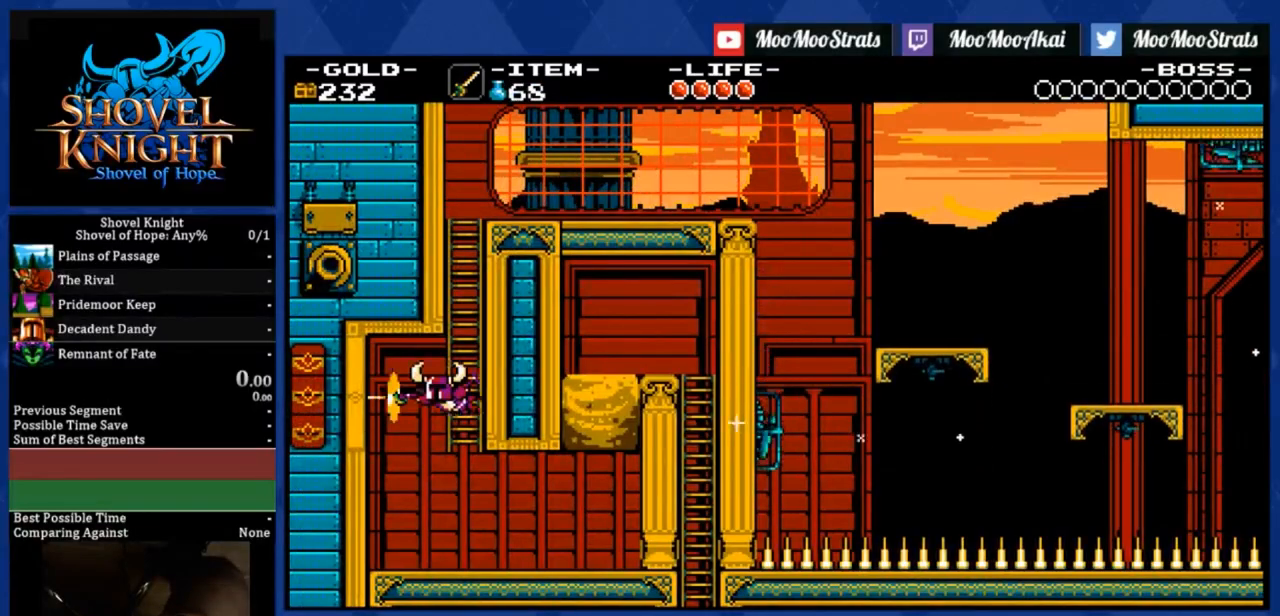
{"buttons": ["DPAD_LEFT"], "right_stick": "center", "events": [[117, "R1", "up"]]}
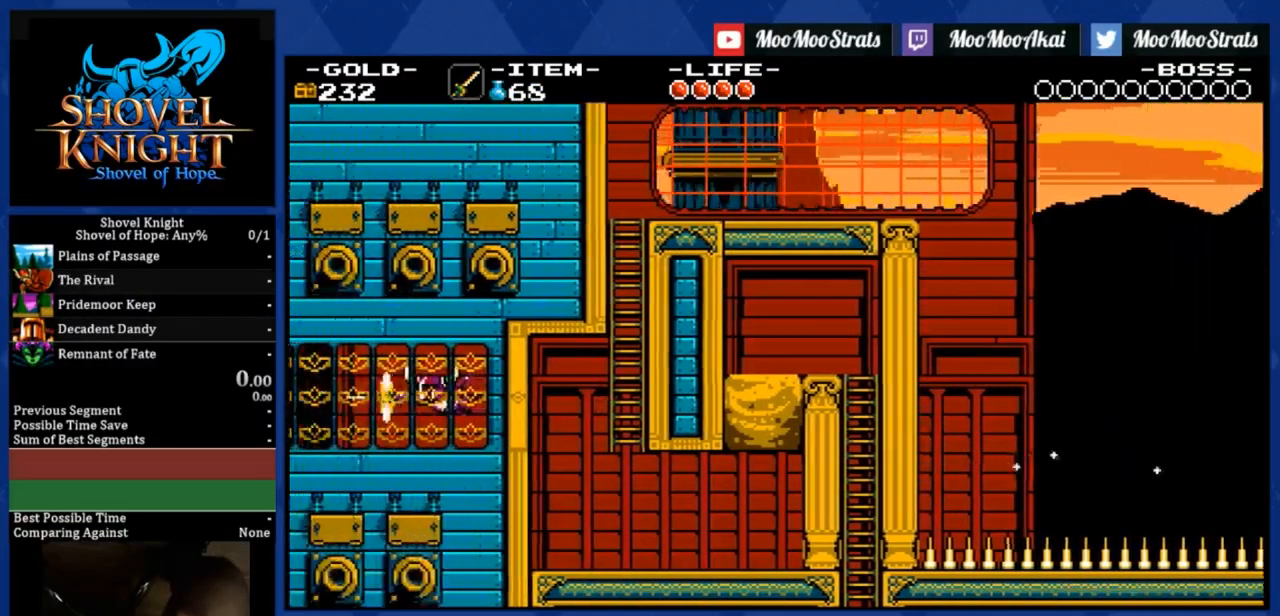
{"buttons": ["DPAD_LEFT"], "right_stick": "center", "events": []}
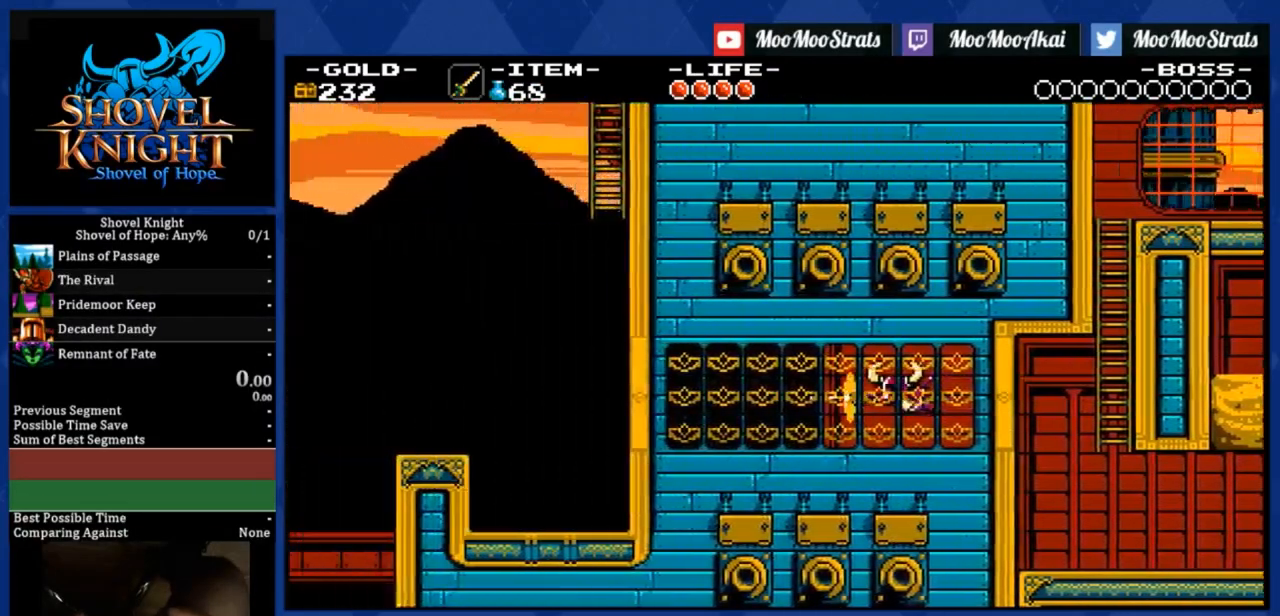
{"buttons": ["DPAD_LEFT"], "right_stick": "center", "events": []}
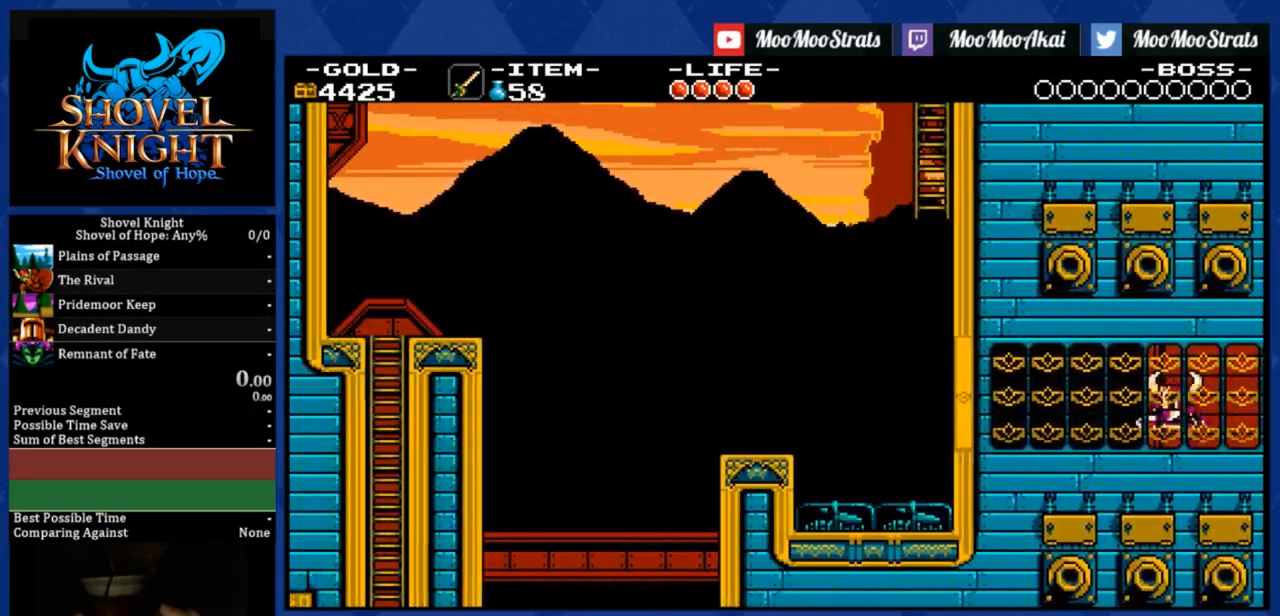
{"buttons": ["DPAD_LEFT"], "right_stick": "center", "events": []}
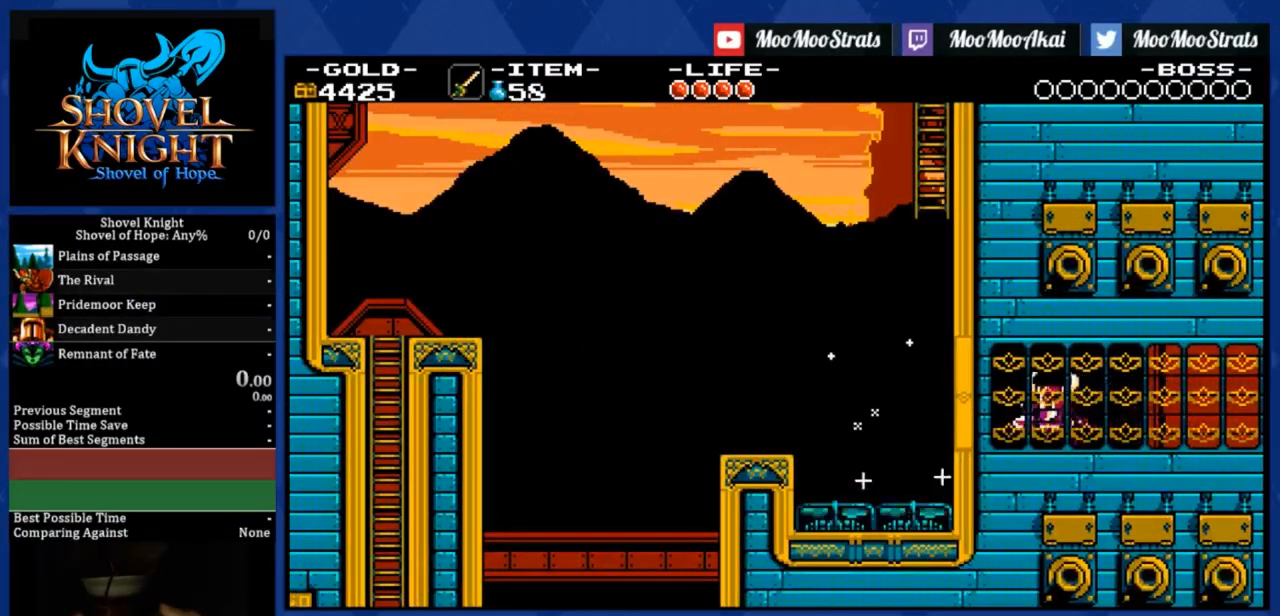
{"buttons": ["DPAD_LEFT"], "right_stick": "center", "events": []}
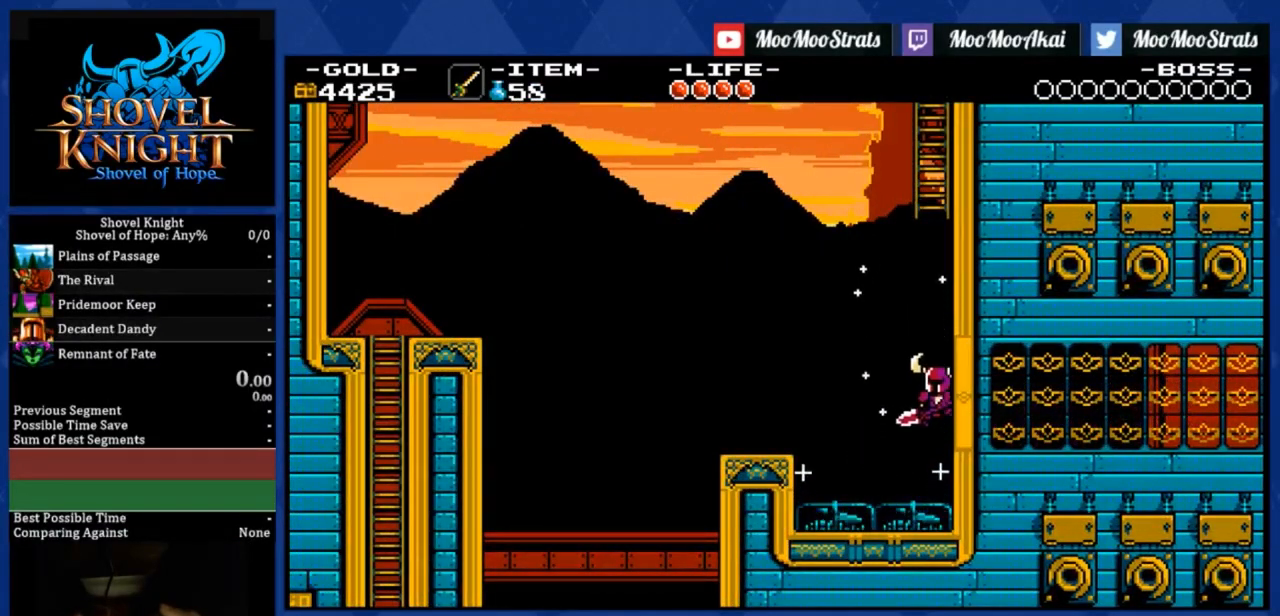
{"buttons": ["DPAD_UP", "DPAD_RIGHT"], "right_stick": "center", "events": [[33, "DPAD_LEFT", "up"], [167, "DPAD_RIGHT", "down"], [183, "DPAD_UP", "down"]]}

-------

**Your objective**
Leave the pictures behind and repeat each entry exactly.

**Exercise answer**
{"buttons": ["DPAD_LEFT"], "right_stick": "center", "events": [[117, "R1", "up"]]}
{"buttons": ["DPAD_LEFT"], "right_stick": "center", "events": []}
{"buttons": ["DPAD_LEFT"], "right_stick": "center", "events": []}
{"buttons": ["DPAD_LEFT"], "right_stick": "center", "events": []}
{"buttons": ["DPAD_LEFT"], "right_stick": "center", "events": []}
{"buttons": ["DPAD_UP", "DPAD_RIGHT"], "right_stick": "center", "events": [[33, "DPAD_LEFT", "up"], [167, "DPAD_RIGHT", "down"], [183, "DPAD_UP", "down"]]}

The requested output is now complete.